Germanófilo desejoso das loucuras de Berlim, apreciava também a vida calma dos amigos instalados à beira de lagos no interior da Alemanha. Mas o sonho do pacato era onda passageira, porque ele vivia pela efervescência da rotina de jornalista cultural, transitando entre assuntos, cidades, idiomas e pessoas, sempre com elegância e desenvoltura.
Com passagens por alguns dos principais jornais e revistas do país, cobriu cinema, livros, artes visuais, arquitetura, design e mercado de luxo, numa carreira que abraçou com paixão depois de quase concluir o curso de engenharia química. “Ser engenheiro daria mais estabilidade a ele. Mas Edu nunca teve medo de não ser convencional”, lembra o irmão, Jarbas.

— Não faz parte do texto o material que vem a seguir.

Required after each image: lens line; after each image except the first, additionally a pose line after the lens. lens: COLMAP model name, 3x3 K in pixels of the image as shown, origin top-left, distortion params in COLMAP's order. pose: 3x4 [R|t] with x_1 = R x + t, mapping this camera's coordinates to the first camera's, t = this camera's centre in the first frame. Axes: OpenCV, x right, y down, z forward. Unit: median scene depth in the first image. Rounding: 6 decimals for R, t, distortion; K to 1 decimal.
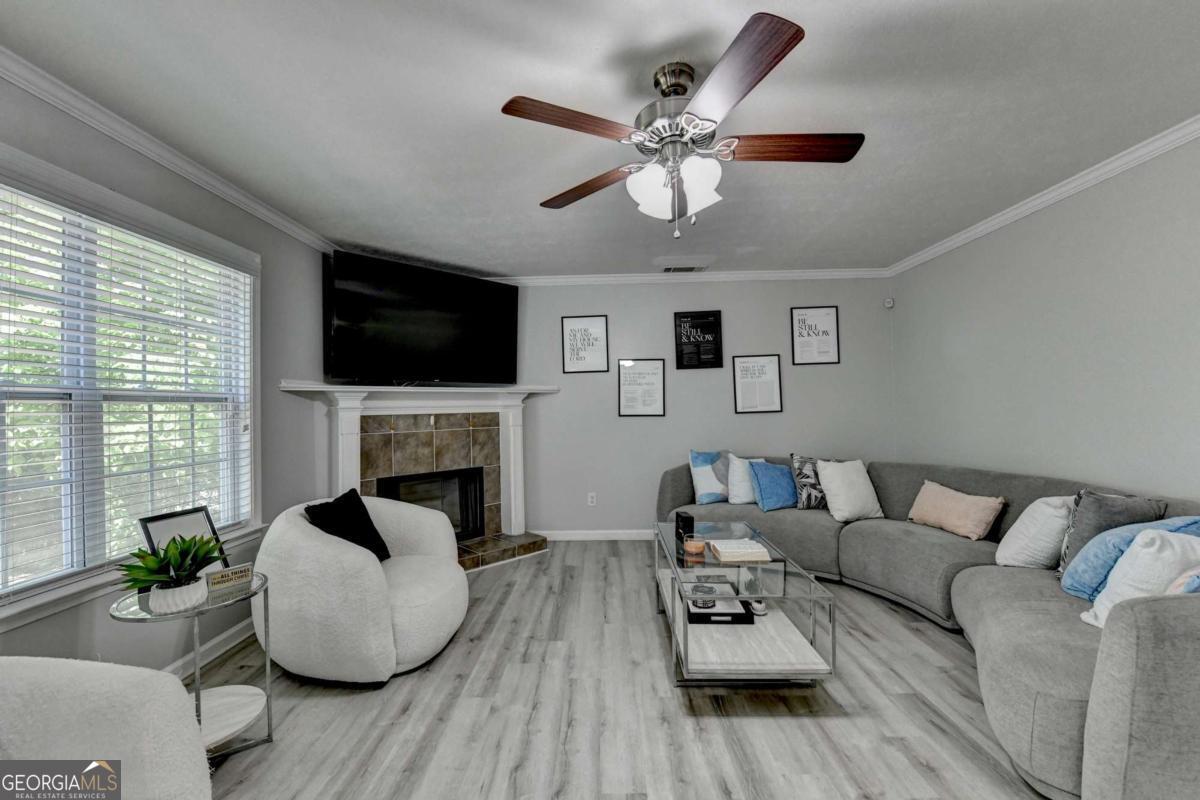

Ao longo de quase três décadas, foi repórter no jornal O Dia, no Segundo Caderno d’O Globo e na Ilustrada da Folha (de 2005 a 2009), editor das revistas Cult, Wish Casa, Made e Arte Brasileiros, além de ter tido uma passagem pelo Instituto Goethe. Aos 55 anos, assumira havia pouco a edição da Esquire brasileira e se mostrava entusiasmado com a nova função.
Dono de um texto impecável, entrevistava o maior número possível de pessoas para suas reportagens. Inquieto, estava sempre com um texto para escrever, um personagem para conversar, um evento aonde ir —mesmo que, às vezes, tivesse preguiça da socialização intensa e só quisesse ficar em casa com sua gatinha, Dynka, e um prato quente de sopa.
Se isso soa paradoxal, é porque as contradições eram parte de sua personalidade. Edu era um soteropolitano que não gostava de sol, praia e calor, mas amava comida baiana, a vista sobre o mar e seus conterrâneos tropicalistas ou quase (Bethânia era sua abelha rainha).
Berlim e Salvador tinham, para ele, o mesmo valor. O homem de cabelos grisalhos sempre arrumados convivia com o menino que adorava as festas de são João da casa dos avós paternos.
“Era muita alma para caber num corpo só”, nas palavras da amiga Ligia Braslauskas. A gentileza, a agilidade de raciocínio (fogos de artifício intelectuais, na definição de outro amigo) e o humor são lembrados de maneira unânime por quem conviveu com ele.
Ria e fazia rir —das pequenas misérias particulares, do cotidiano, da vida, de si mesmo. A gargalhada roncada que ele gostava de soltar entre amigos, com uma cerveja ou um gim tônica na mão, ainda ecoa.
Edu morreu no início desta semana, em São Paulo. Deixa a mãe, dona Dinalva, os irmãos Jarbas e Luiza e os sobrinhos Sônia e Lucas.